WHAT IS REQUIRED –
Scan the lines below and report each one containing "font" by copying it.

ENTRIES PROVIDED –
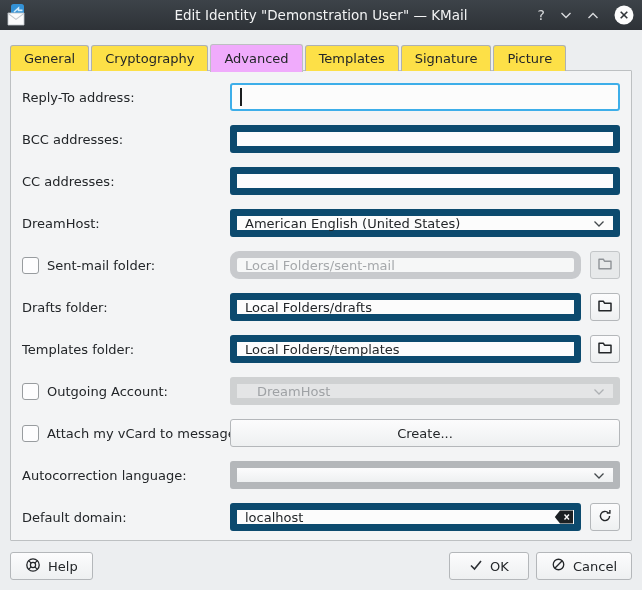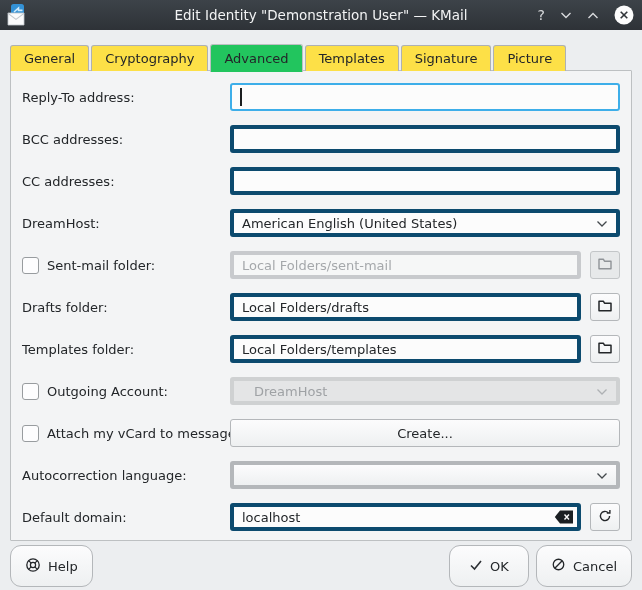--- a/index.html
+++ b/index.html
@@ -25,41 +25,41 @@
   .tb-btn { color:#d8dadc; font-size:14px; display:flex; align-items:center; justify-content:center; cursor:default; }
 
   
   .tabbar { position:absolute; top:43px; left:10px; height:28px; display:flex; align-items:flex-end; z-index:3; }
   .tab {
     height:26px; padding:0 13px; line-height:25px;
     background:#fde047; border:1px solid #aeb1b3; border-bottom:none;
     border-radius:3px 3px 0 0; margin-right:2px; white-space:nowrap;
   }
   .tab.active {
-    height:28px; line-height:27px; background:#22c55e;
+    height:28px; line-height:27px; background:#f0abfc;
     border-color:#bdc0c2; margin-bottom:-1px; padding-bottom:1px;
   }
 
   
   .frame {
     position:absolute; top:70px; left:10px; right:10px; bottom:49px;
     background:#f3f4f5; border:1px solid #bdc0c2; border-radius:1px;
     padding:10px 11px; z-index:1;
   }
   .row { display:flex; align-items:center; height:32px; margin-bottom:10px; }
   .row-label { width:208px; flex:none; display:flex; align-items:center; }
   .row-label .lbl { white-space:nowrap; }
   .field { flex:1; display:flex; align-items:center; position:relative; }
 
   .text-input, .combo {
     flex:1; height:28px; border-radius:3px; font:inherit; color:#232629;
-    background:#fcfcfc; border:4px solid #0c4a6e; padding:0 8px;
+    background:#fcfcfc; border:7px solid #0c4a6e; padding:0 8px;
   }
   .text-input.focused { border:2px solid #3daee9; padding:0 7px; }
-  .text-input.disabled { background:#f6f7f7; border-color:#c8cacd; color:#a5a8ab; }
+  .text-input.disabled { background:#f6f7f7; border-color:#c8cacd; color:#a5a8ab;border-radius:9px; }
 
   .combo { display:flex; align-items:center; }
   .combo .combo-text { flex:1; white-space:nowrap; overflow:hidden; }
   .combo.button-style { background:linear-gradient(#fcfcfd,#eef0f1); border-color:#b4b7ba; }
   .combo.disabled { background:#e4e5e6; border-color:#cfd1d2; color:#9fa2a5;padding-left:20px; }
 
   .caret { position:absolute; left:10px; top:5px; width:1.5px; height:18px; background:#1b1e20; }
 
   .icon-btn {
     width:30px; height:28px; margin-left:9px; flex:none;
@@ -82,21 +82,21 @@
 
   .input-with-clear { position:relative; flex:1; display:flex; }
   .input-with-clear .text-input { }
   .clear-icon { position:absolute; right:7px; top:7px; }
 
   
   .footer {
     position:absolute; left:10px; right:10px; bottom:9px; height:30px;
     display:flex; align-items:center;
   }
-  .footer .btn { height:42px; padding:12px 14px; gap:7px;border-radius:11px; }
+  .footer .btn { height:28px; padding:12px 14px; gap:7px; }
   .footer .spacer { flex:1; }
   .footer .btn + .btn { margin-left:7px; }
   .btn-ok { min-width:80px; }
 </style>
 </head>
 <body>
 
 <div class="titlebar">
   <span class="app-icon">
     <svg viewBox="0 0 24 24" width="24" height="24">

ANSWER TO THIS EXERCISE –
   .tb-btn { color:#d8dadc; font-size:14px; display:flex; align-items:center; justify-content:center; cursor:default; }
     flex:1; height:28px; border-radius:3px; font:inherit; color:#232629;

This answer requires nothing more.